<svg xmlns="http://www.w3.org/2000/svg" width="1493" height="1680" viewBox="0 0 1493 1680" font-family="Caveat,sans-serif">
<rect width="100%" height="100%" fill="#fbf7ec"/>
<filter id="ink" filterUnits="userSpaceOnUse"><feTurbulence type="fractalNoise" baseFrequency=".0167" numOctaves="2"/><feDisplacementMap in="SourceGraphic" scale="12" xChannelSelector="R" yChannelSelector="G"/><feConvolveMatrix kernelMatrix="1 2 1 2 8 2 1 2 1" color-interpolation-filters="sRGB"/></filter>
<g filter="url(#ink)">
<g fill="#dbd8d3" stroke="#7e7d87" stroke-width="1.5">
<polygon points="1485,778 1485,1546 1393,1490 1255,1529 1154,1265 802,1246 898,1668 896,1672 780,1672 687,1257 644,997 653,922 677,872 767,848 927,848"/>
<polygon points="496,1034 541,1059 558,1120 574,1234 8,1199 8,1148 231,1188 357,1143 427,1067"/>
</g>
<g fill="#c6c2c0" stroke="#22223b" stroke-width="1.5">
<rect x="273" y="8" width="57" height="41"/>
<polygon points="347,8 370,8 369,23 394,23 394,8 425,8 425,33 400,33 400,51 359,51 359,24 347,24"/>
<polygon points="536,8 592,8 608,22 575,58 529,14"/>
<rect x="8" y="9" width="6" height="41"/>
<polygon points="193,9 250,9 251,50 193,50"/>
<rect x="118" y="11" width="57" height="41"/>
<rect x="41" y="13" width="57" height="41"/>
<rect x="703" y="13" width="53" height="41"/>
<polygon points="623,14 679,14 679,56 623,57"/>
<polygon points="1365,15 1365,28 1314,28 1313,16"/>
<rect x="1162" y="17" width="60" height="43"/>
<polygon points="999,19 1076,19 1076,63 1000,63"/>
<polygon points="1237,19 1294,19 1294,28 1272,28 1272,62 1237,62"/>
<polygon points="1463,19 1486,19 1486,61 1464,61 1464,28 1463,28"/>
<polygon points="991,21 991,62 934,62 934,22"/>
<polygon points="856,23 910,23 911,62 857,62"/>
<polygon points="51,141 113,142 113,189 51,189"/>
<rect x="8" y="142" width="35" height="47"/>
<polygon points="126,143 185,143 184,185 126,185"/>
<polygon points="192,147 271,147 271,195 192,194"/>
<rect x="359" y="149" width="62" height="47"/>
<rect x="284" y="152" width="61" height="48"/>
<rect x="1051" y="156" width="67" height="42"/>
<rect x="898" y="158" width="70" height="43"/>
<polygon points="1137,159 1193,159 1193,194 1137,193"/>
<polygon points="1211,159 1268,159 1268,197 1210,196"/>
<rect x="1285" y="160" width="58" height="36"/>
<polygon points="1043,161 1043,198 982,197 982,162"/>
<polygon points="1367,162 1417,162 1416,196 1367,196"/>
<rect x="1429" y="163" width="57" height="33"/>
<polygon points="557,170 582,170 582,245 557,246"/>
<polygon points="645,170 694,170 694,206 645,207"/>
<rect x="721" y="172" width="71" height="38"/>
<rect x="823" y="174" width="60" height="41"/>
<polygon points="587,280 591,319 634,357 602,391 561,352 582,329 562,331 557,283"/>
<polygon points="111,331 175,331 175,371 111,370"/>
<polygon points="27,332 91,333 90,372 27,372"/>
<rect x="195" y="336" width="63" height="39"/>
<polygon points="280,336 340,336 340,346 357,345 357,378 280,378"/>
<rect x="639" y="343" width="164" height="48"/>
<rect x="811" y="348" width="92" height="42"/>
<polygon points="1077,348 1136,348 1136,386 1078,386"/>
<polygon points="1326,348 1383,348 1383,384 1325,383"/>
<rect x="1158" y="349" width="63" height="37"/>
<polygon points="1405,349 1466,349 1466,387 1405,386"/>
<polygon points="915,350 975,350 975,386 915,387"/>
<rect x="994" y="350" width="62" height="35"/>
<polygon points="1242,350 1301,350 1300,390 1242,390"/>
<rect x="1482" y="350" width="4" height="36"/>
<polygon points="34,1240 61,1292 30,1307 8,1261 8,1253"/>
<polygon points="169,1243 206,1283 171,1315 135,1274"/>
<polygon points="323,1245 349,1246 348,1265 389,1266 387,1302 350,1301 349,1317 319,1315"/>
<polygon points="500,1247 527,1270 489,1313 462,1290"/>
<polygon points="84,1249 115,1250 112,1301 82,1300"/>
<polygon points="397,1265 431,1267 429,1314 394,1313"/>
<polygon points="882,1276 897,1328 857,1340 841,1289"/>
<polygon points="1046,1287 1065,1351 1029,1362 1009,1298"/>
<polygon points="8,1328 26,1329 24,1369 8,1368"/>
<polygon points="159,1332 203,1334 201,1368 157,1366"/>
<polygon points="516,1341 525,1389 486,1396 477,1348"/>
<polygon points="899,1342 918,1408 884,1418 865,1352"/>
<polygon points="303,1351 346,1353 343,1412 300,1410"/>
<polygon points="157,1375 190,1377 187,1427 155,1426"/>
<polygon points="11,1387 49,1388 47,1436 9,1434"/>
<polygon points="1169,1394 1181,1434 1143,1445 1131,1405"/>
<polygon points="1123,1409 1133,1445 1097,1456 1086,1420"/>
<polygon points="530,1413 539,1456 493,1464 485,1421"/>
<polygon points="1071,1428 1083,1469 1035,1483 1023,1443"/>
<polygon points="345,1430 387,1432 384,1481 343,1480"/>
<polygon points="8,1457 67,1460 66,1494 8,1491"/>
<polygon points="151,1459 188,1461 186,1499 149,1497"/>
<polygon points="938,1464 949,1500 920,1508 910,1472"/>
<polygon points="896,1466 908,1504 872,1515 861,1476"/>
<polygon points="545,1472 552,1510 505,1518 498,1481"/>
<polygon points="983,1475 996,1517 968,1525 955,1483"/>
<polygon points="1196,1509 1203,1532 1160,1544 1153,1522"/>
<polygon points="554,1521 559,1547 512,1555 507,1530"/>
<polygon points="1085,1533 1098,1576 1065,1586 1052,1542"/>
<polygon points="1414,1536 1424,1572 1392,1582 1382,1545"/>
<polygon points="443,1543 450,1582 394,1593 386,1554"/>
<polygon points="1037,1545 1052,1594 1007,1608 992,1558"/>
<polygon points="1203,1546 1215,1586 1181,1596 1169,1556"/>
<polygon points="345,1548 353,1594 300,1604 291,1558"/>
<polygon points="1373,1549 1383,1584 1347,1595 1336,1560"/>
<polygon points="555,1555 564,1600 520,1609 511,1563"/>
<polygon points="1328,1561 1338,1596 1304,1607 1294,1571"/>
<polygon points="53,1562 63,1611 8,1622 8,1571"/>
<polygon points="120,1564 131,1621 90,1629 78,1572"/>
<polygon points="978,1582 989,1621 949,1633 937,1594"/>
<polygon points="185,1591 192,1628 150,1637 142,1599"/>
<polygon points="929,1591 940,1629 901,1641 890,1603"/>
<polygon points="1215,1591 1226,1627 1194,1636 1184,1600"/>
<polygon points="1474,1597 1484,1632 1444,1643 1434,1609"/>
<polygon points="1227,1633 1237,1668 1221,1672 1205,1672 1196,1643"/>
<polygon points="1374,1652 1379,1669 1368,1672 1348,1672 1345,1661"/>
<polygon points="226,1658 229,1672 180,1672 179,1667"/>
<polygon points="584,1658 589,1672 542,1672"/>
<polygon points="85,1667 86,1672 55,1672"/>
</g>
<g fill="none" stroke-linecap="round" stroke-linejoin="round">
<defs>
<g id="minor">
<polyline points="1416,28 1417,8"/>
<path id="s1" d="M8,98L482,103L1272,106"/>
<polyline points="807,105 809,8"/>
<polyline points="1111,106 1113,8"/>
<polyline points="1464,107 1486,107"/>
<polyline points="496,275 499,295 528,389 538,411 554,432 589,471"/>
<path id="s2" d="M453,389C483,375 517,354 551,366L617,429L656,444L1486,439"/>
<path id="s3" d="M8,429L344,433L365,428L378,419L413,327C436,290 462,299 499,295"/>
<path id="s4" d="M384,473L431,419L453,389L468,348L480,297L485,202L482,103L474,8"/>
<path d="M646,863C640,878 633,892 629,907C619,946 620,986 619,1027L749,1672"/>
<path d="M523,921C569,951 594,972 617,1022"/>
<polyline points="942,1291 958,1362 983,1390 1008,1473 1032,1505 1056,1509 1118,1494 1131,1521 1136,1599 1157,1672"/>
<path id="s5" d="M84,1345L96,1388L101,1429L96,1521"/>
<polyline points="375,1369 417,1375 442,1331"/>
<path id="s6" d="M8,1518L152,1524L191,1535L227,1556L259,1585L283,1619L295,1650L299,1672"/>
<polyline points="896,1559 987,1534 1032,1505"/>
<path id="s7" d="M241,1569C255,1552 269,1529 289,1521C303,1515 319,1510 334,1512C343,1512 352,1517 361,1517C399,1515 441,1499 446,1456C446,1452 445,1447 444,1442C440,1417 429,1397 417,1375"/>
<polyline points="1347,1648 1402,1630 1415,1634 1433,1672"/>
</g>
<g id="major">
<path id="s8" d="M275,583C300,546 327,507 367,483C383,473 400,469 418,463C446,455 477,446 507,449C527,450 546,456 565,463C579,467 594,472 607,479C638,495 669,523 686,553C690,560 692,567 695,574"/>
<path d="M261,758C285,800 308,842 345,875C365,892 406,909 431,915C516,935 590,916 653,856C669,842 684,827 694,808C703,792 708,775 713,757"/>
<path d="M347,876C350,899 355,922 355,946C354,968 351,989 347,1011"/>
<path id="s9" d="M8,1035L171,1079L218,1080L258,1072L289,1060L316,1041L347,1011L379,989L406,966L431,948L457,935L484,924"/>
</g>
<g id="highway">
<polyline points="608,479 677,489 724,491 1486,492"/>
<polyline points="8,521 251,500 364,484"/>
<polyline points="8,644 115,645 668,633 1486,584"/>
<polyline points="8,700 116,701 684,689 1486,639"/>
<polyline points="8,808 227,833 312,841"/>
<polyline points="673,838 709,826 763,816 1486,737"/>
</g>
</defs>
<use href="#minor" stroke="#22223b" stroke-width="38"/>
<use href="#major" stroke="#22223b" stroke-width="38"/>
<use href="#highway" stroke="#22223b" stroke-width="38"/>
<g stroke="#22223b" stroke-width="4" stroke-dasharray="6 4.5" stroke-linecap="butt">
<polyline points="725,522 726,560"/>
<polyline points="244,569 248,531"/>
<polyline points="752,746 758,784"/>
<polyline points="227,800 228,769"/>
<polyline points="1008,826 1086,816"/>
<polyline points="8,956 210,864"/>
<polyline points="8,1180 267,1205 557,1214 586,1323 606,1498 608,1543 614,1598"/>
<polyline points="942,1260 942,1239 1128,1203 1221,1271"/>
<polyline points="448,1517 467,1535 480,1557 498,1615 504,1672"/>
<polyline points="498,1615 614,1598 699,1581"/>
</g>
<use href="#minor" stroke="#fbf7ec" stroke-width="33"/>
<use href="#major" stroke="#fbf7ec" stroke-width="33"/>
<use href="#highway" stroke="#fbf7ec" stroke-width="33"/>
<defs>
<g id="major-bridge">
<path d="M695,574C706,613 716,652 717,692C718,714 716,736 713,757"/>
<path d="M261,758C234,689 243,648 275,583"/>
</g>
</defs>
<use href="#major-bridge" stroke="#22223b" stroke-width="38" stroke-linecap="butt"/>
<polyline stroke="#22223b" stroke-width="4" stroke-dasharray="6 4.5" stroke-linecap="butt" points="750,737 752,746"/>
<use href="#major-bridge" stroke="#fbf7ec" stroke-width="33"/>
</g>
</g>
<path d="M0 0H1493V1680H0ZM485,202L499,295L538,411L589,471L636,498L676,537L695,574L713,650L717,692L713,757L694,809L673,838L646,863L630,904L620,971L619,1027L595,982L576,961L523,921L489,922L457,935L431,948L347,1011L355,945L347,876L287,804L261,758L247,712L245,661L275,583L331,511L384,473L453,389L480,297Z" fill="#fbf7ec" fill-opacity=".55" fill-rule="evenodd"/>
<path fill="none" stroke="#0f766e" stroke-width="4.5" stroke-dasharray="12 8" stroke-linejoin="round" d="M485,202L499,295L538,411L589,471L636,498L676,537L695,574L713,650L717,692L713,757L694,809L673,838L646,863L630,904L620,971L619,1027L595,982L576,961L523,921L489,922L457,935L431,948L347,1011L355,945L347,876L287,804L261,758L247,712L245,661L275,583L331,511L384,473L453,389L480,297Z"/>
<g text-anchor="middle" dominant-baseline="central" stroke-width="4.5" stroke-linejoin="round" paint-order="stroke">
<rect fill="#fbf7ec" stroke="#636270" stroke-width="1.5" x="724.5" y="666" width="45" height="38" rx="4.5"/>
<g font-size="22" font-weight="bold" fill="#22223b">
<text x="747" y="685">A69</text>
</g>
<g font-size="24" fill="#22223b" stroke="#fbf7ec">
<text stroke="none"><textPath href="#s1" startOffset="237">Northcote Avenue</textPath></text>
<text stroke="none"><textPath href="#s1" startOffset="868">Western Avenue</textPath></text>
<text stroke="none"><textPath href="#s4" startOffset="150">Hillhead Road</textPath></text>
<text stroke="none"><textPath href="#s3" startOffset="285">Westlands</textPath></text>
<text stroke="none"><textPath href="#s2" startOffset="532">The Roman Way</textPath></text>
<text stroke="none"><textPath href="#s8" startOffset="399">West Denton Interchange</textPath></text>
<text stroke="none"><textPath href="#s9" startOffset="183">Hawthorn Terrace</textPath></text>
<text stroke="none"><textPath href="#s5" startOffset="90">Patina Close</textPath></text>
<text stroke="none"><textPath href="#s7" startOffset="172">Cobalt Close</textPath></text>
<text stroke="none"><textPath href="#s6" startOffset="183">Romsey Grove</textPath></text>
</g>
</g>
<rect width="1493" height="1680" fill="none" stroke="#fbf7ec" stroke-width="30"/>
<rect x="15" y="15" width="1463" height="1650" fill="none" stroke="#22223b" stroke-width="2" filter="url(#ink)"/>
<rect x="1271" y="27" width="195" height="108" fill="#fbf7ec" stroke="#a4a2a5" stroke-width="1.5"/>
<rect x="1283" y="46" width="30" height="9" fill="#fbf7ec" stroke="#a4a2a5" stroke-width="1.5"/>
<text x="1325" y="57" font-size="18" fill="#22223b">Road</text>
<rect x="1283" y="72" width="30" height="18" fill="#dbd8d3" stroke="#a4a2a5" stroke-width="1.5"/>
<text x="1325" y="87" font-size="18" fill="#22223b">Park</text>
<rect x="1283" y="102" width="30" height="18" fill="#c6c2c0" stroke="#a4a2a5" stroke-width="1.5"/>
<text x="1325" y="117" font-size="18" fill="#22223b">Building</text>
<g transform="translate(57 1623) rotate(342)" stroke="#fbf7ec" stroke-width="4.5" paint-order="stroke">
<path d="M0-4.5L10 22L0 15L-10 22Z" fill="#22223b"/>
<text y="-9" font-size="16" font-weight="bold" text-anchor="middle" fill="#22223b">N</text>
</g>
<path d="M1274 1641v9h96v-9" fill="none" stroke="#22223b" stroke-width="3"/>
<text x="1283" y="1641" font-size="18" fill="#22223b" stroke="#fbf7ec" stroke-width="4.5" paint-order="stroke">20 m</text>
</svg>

● **About this task**
Within the listing above, how many lines hold the string "Road"? Answer with the number only.

● **Reply to the exercise**
2